[DATA TO EXAMINE]
Content starts

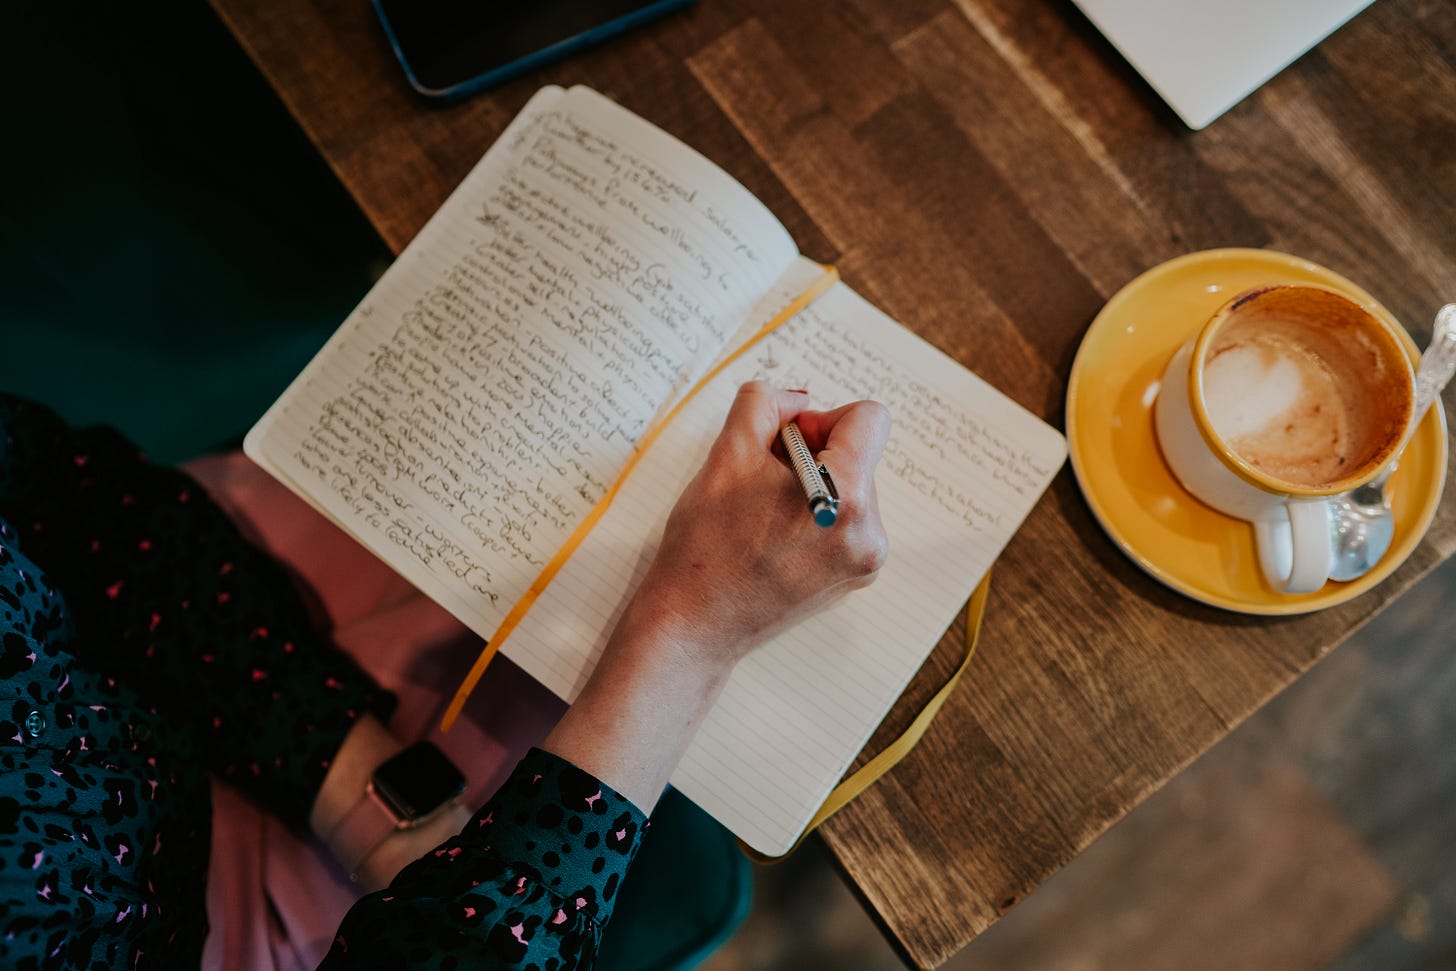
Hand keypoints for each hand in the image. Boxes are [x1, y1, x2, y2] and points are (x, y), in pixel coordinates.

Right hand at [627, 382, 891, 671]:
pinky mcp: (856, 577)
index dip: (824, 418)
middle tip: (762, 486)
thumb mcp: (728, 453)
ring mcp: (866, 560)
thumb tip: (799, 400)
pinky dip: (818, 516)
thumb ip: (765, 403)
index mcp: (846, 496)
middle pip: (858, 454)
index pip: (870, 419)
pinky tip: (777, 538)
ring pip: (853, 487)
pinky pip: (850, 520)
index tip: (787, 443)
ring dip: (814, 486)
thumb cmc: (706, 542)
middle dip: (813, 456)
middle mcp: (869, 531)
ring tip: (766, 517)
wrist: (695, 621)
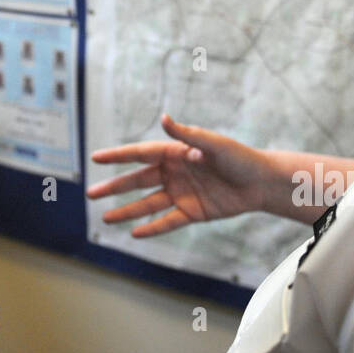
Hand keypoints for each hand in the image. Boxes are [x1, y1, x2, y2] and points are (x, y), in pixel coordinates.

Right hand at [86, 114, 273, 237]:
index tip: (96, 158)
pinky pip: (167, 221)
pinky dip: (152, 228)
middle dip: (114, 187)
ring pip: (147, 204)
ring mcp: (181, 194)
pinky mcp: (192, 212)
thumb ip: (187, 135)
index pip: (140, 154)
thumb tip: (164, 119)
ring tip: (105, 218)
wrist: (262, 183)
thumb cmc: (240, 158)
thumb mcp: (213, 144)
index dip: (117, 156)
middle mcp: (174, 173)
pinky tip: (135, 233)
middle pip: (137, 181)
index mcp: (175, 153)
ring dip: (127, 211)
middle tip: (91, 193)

Content ends

[WHAT THE TASK ASKS]
Leaving the pictures aside, output each entry above exactly as written.

[ANSWER FOR THIS EXERCISE]
Hand keypoints for each hand in the image. Boxes are [x1, y1, x2, y2] and points are (x, y), in pixel coordinates.

Right hand at [627, 382, 891, 671]:
pinky mcp: (856, 577)
index dip: (824, 418)
middle tip: (762, 486)
thumb mcp: (728, 453)
ring mcp: (866, 560)
thumb tip: (799, 400)
pinky dip: (818, 516)
thumb ip: (765, 403)
index mcp: (846, 496)
middle pip: (858, 454)
index pip: (870, 419)
pinky tip: (777, 538)
ring pip: (853, 487)
pinky pip: (850, 520)
index tip: (787, 443)
ring dip: (814, 486)
thumb cmc: (706, 542)
middle dip: (813, 456)
middle mcp: (869, 531)
ring tip: (766, 517)
wrist: (695, 621)
Hand keypoints for each hand in the image. Boxes are [x1, y1, x2, y2] and points are (x, y), in pixel coordinates.

Right hand at [86, 114, 273, 237]:
index tip: (96, 158)
pinky pip: (167, 221)
pinky dip: (152, 228)
middle dip: (114, 187)
ring pip: (147, 204)
ring mcp: (181, 194)
pinky mcp: (192, 212)
thumb ip: (187, 135)
index pip: (140, 154)
thumb tip: (164, 119)
ring tip: (105, 218)
wrist: (262, 183)
thumb cmc: (240, 158)
thumb mcp: (213, 144)
index dip: (117, 156)
middle mcp: (174, 173)
pinky tip: (135, 233)
middle pip: (137, 181)
index mcp: (175, 153)
ring dip: (127, 211)
middle tip: (91, 193)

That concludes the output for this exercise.